The “consultation questionnaire,” which runs to April 10, and can be found online at www.novascotia.ca/natr/hunt/sunday.  Or phone 902-424-7955. 
    Home and market gardeners are buying seeds, starting plants, planning for the growing season. Such optimism! Wait a bit before capping off your dry bean purchase for the year because in May we’re all about beans – pintos, soldier, kidney, Navy, and more. We’re inviting readers to share their bean stories and family heirloom recipes using dry beans in our “Household Notes” column. They might be used in salads or soups. They might be baked, refried, or who knows how prepared for the table.

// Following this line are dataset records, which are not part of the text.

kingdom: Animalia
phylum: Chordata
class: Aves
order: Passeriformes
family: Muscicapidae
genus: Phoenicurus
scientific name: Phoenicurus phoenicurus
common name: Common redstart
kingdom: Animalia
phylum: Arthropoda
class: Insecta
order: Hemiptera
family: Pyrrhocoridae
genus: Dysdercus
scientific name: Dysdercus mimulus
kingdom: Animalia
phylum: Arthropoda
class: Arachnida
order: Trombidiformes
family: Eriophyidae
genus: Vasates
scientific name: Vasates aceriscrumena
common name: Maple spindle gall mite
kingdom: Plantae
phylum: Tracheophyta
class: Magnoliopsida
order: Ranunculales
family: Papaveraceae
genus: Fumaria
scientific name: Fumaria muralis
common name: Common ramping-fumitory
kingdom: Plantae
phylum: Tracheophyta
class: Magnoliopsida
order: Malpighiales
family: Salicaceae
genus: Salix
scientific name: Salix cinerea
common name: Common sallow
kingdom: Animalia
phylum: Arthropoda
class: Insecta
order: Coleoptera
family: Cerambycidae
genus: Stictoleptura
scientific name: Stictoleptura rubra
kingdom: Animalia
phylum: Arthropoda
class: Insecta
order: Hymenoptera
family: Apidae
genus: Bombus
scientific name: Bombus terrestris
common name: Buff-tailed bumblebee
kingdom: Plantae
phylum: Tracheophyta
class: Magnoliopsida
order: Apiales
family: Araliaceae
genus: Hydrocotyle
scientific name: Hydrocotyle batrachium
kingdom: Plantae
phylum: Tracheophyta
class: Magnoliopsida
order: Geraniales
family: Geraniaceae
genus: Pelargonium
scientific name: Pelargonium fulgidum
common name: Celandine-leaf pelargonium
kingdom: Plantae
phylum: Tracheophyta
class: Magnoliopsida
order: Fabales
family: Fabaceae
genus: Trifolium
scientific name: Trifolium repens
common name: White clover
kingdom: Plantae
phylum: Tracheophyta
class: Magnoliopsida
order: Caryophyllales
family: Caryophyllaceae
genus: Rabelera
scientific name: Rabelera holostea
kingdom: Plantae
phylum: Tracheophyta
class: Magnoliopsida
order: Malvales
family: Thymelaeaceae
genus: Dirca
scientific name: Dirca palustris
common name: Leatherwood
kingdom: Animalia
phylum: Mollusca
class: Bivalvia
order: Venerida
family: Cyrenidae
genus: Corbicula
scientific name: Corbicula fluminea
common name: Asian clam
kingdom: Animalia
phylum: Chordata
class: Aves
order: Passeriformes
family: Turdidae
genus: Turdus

    Another invitation to readers is about the term “buy local.” How do you define and practice buying food or other goods locally? I threw the question out to a half dozen friends and was both surprised and pleased at their thoughtful replies. It is apparently a question on many minds and one that has been given more than passing consideration. There was wide variety of opinions. Your idea of “local” isn’t necessarily your neighbor’s, or even your spouse’s. Is there a common thread? 
    If there is, we would like to use it to tie our annual Buy Local Atlantic together. So, share your thoughts. It will be fun to see if there is a common thread.

    There is irony in the fact that a guest speaker at the Nova Scotia Federation of Agriculture’s 2014 annual meeting might be credited with sparking provincial interest in establishing a provincial chapter of the National Farmers Union. The more outspokenly critical (of government policies and initiatives such as Bill C-18) NFU has been a strong voice in Prince Edward Island for decades and in recent times has achieved status alongside the Agricultural Alliance in New Brunswick. In Nova Scotia, a NFU youth group has taken root, but it was Joe Schwarcz from McGill University who may be credited in years to come with bringing the NFU to full flower in Nova Scotia.
    Oh, and the Federation’s failure to support small unlicensed abattoirs in their battle with Nova Scotia Turkey Growers. 
    Schwarcz, McGill’s professor of science and society, succeeded by ridiculing Dr. Vandana Shiva, recent keynote speaker and presenter at both the ACORN (Atlantic Canada Organic Regional Network) annual conference and trade show, and Food Secure Canada’s 8th national assembly. The two were held back-to-back in Halifax.
    Shiva is not appreciated by her followers – and there are many – she is revered, for her stand against practices of multi-national corporations in the agricultural sector that harm indigenous farmers around the world. The NFU has made room for Shiva. The NSFA, by headlining Schwarcz, did not. It snubbed her badly.
    It’s not as if Shiva’s facts or opinions are beyond legitimate argument or dispute. It was Schwarcz’s way of taking Shiva out of context – not just things she has said but the scientist herself – and trying to make a comedy act out of what should be a serious discussion that destroyed his own credibility.
    St. Pat’s week, five “kitchen parties” were scheduled in family farm kitchens from the Annapolis Valley to Cape Breton with guest Coral Sproule, NFU women’s president and Ontario farmer, to discuss, as one organizer put it on Facebook, “how a farm organization who takes no money from commodity groups or government works.”
    A farmer who was at the Federation AGM said afterwards what a shame Vandana Shiva was not invited to speak there, and Schwarcz at ACORN. “There’s too much preaching to the choir.” Amen. DvL

And the winner is. . .
    Donald MacFarlane from Antigonish, N.S., a part time vegetable and livestock farmer, is this month’s winner of a copy of “Getting Rid of Alders.” Donald’s name was drawn from among those subscribers who kindly took time to fill out our reader survey, a copy of which be found in this issue on page 36.